Semaglutide (Ozempic, Novo Nordisk) is currently approved for treating type 2 diabetes; the GLP-1 receptor agonist liraglutide is approved for treating both type 2 diabetes (Victoza, Novo Nordisk) and obesity (Saxenda, Novo Nordisk).

“All doses of semaglutide were associated with significantly greater weight loss than was seen with placebo,” Patrick M. O’Neil, PhD, professor of psychiatry and behavioral sciences and director of the Weight Management Center at the Medical University of South Carolina, told Endocrine Today. “The highest-dose group had weight loss greater than what is typically seen with pharmaceutical plus lifestyle change treatment (13.8%).”

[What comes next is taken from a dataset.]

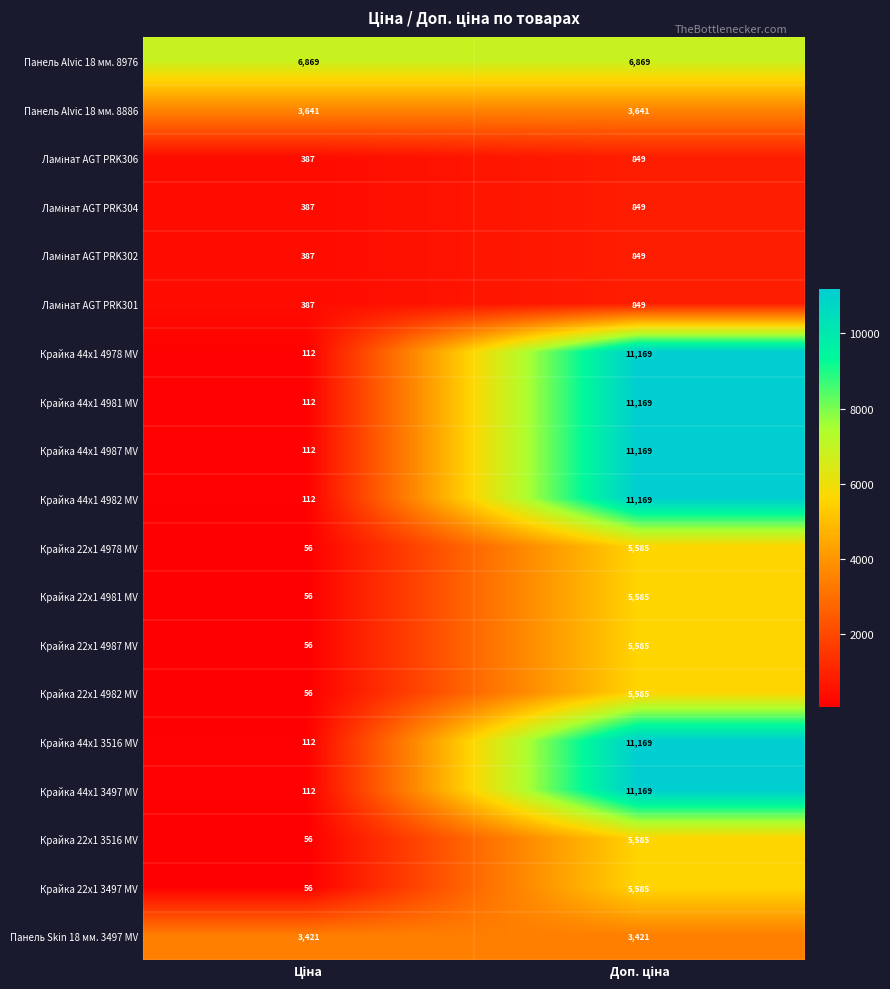

What is the sum of all Крайка 44x1 4987 MV values?

11281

O’Neil and colleagues conducted a randomized, double-blind, dose-ranging trial comparing semaglutide with liraglutide and placebo. The 957 participants (35% men; mean age; 47 years; mean BMI, 39 kg/m2) did not have diabetes, and had made at least previous attempt to lose weight. Participants were randomly assigned in a 6:1 ratio to receive a GLP-1 receptor agonist or placebo, with 102 or 103 participants in each drug group. Semaglutide in doses of 0.05 mg, 0.1 mg, 0.2 mg, 0.3 mg or 0.4 mg and liraglutide 3 mg were delivered in once-daily injections after escalation to reach the target dose. Placebo groups for each drug group received a matched-volume daily placebo injection. All participants received counseling on diet and physical activity.

At the end of 52 weeks, estimated mean weight loss for the placebo groups was –2.3%. The liraglutide group had an estimated mean weight loss of –7.8% compared with –6% for the semaglutide 0.05-mg group, –8.6% for the 0.1-mg group, –11.6% for the 0.2-mg group, –11.2% for the 0.3-mg group and –13.8% for the 0.4-mg group (P = .001 vs. placebo for .05 mg; P < .0001 all others vs. placebo; P < .01 for 0.2-.04 mg vs. liraglutide).

In all but the lowest-dose semaglutide group, more participants achieved at least 5% weight loss vs. placebo (23%) and liraglutide (66%), with 83% of those in the 0.4-mg semaglutide group achieving that endpoint (P < .0001 vs placebo for all). Similar results were seen for those achieving at least 10% weight loss: 10% of the placebo group, 34% of the liraglutide group and 19% with semaglutide 0.05 mg (not significant vs. placebo), 37% with 0.1 mg, 56% with 0.2 mg, 58% with 0.3 mg and 65% with 0.4 mg (P <.0001 vs placebo for all semaglutide doses).

Semaglutide was generally well-tolerated with some mild gastrointestinal effects seen with increasing doses common to GLP-1 receptor agonists, according to O’Neil.

“[The] biggest surprise [for the audience] may be the amount of weight loss in the highest dosing groups,” O’Neil said. “Phase 3 studies will be important to replicate these findings.” –Jill Rollet

Reference:

O’Neil PM, et al. OR12-5. Presented at: The Endocrine Society Annual Meeting; March 17-20, 2018; Chicago.

Disclosures: This study was supported by Novo Nordisk A/S. O’Neil reports he is a research investigator, advisory board member and grant recipient for Novo Nordisk, and has received honoraria from Janssen, Vindico CME and WebMD.